WHAT THE EXERCISE ASKS -
Could you please find each line in the records that contains the word "Pain" and copy it?

───── WORKING DATA ─────

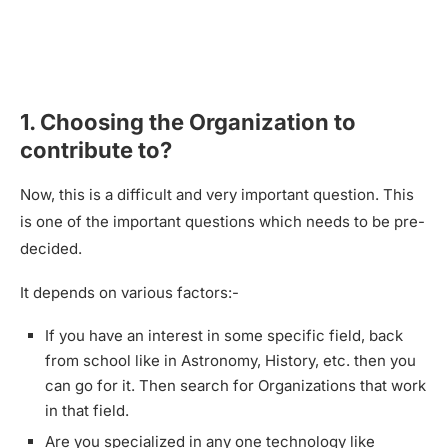
1. Choosing the Organization to
contribute to?
Now, this is a difficult and very important question. This
is one of the important questions which needs to be pre-
decided.
It depends on various factors:-
If you have an interest in some specific field, back
from school like in Astronomy, History, etc. then you
can go for it. Then search for Organizations that work
in that field.
Are you specialized in any one technology like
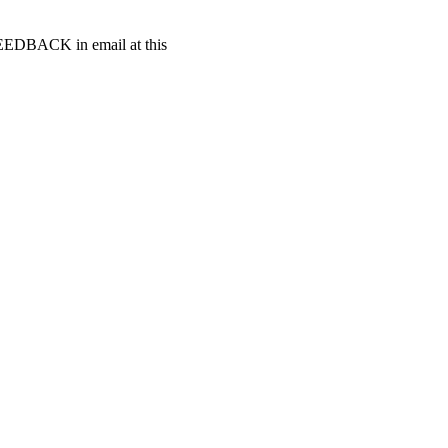
t FEEDBACK in email at this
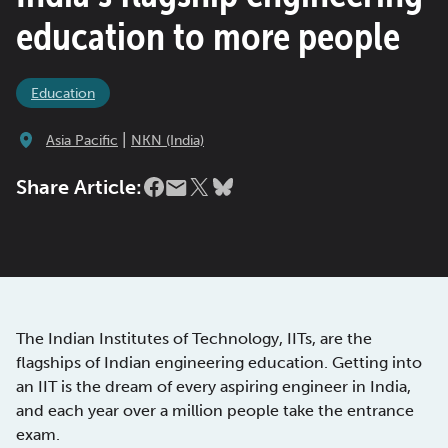
education to more people
Education
|
Asia Pacific
NKN (India)
Share Article:
The Indian Institutes of Technology, IITs, are the
flagships of Indian engineering education. Getting into
an IIT is the dream of every aspiring engineer in India,
and each year over a million people take the entrance
exam.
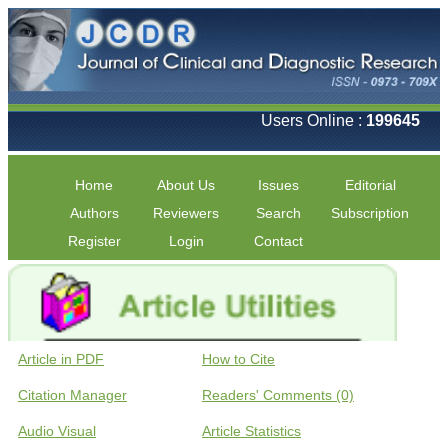
Users Online :
199645
Home
About Us
Issues
Editorial
Authors
Reviewers
Search
Subscription
Register
Login
Contact
Article in PDF
How to Cite
Citation Manager
Readers' Comments (0)
Audio Visual
Article Statistics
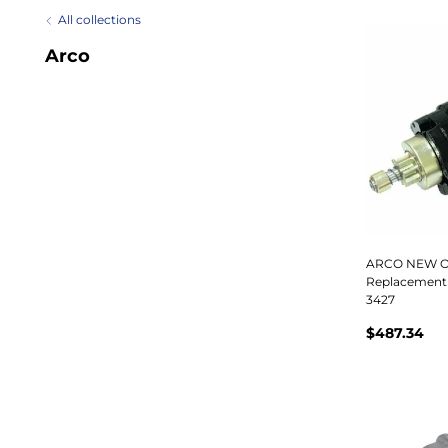
All collections
Arco
ARCO NEW O
Replacement 
3427
$487.34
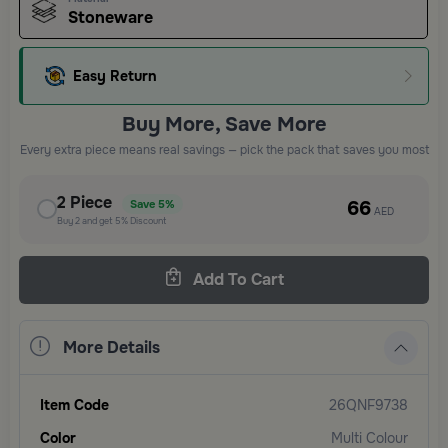
Stoneware
Easy Return
Buy More, Save More
Every extra piece means real savings — pick the pack that saves you most
2
Piece
66
Save
5%
AED
Buy
2
and get
5%
Discount
Add To Cart
More Details
Item Code
26QNF9738
Color
Multi Colour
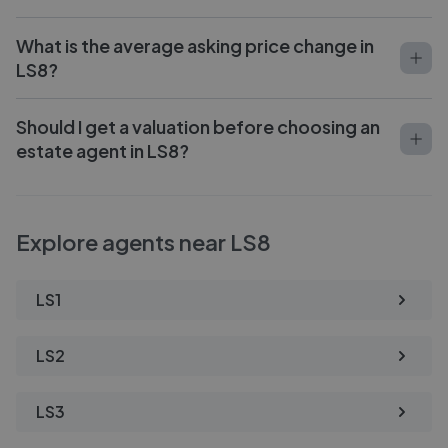
What is the average asking price change in
LS8?
Should I get a valuation before choosing an
estate agent in LS8?
Explore agents near LS8
LS1
LS2
LS3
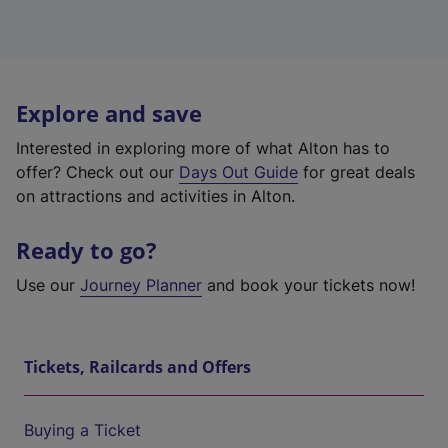
Explore and save
Interested in exploring more of what Alton has to
offer? Check out our
Days Out Guide
for great deals
on attractions and activities in Alton.
Ready to go?
Use our
Journey Planner
and book your tickets now!
Tickets, Railcards and Offers
Buying a Ticket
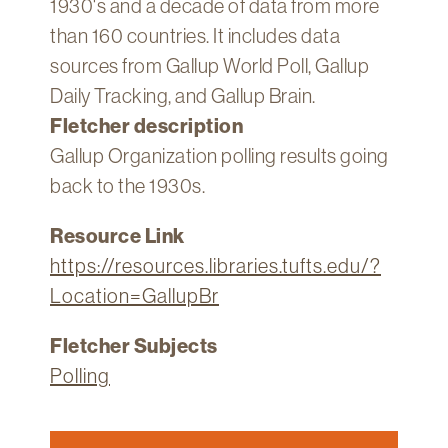
1930's and a decade of data from more
Technology
than 160 countries. It includes data
Get
sources from Gallup World Poll, Gallup
Help
Daily Tracking, and Gallup Brain.
About
Fletcher description
&
Gallup Organization polling results going
Visit
back to the 1930s.
My
Resource Link
Account
https://resources.libraries.tufts.edu/?
myFletcher
Location=GallupBr
Canvas
Fletcher Subjects
Polling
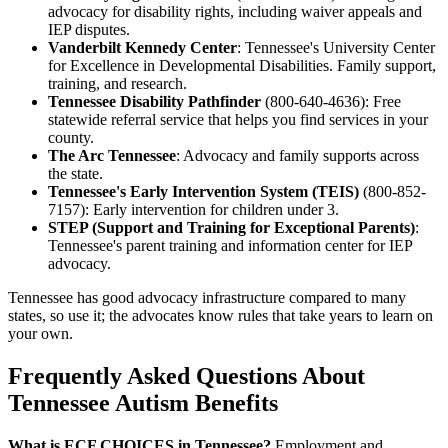
advocacy for disability rights, including waiver appeals and
IEP disputes.
Vanderbilt Kennedy Center
: Tennessee's University Center
for Excellence in Developmental Disabilities. Family support,
training, and research.
Tennessee Disability Pathfinder
(800-640-4636): Free
statewide referral service that helps you find services in your
county.
The Arc Tennessee
: Advocacy and family supports across
the state.
Tennessee's Early Intervention System (TEIS)
(800-852-
7157): Early intervention for children under 3.
STEP (Support and Training for Exceptional Parents)
:
Tennessee's parent training and information center for IEP
advocacy.
Tennessee has good advocacy infrastructure compared to many
states, so use it; the advocates know rules that take years to learn on
your own.
Frequently Asked Questions About
Tennessee Autism Benefits
What is ECF CHOICES in Tennessee?
Employment and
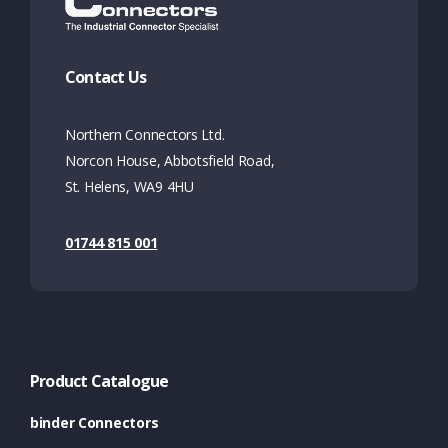
Contact Us
Northern Connectors Ltd.
Norcon House, Abbotsfield Road,
St. Helens, WA9 4HU
01744 815 001
Product Catalogue
binder Connectors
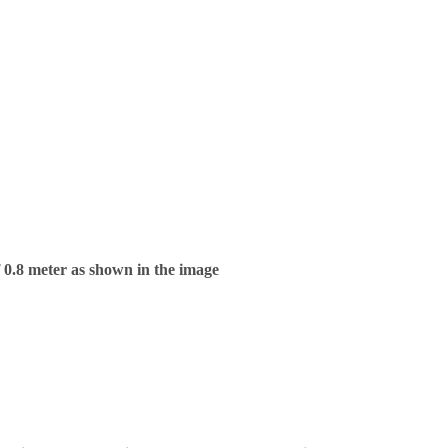
f 0.8 meter as shown in the image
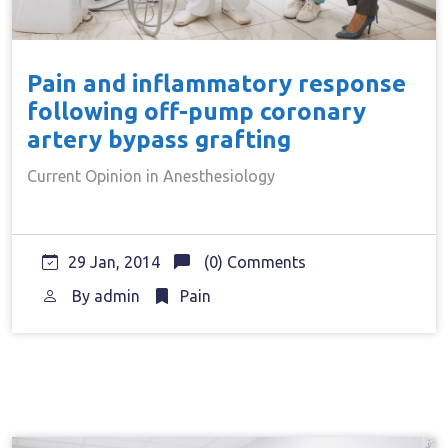
Pain and inflammatory response
following off-pump coronary
artery bypass grafting
Current Opinion in Anesthesiology
29 Jan, 2014
(0) Comments
By
admin
Pain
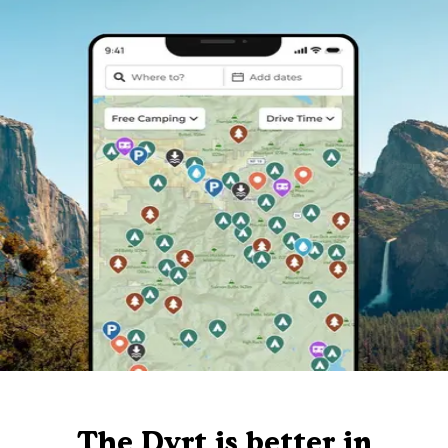
The Dyrt is better in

─────

THE COMPLETED TASK -
Pain and inflammatory response
Pain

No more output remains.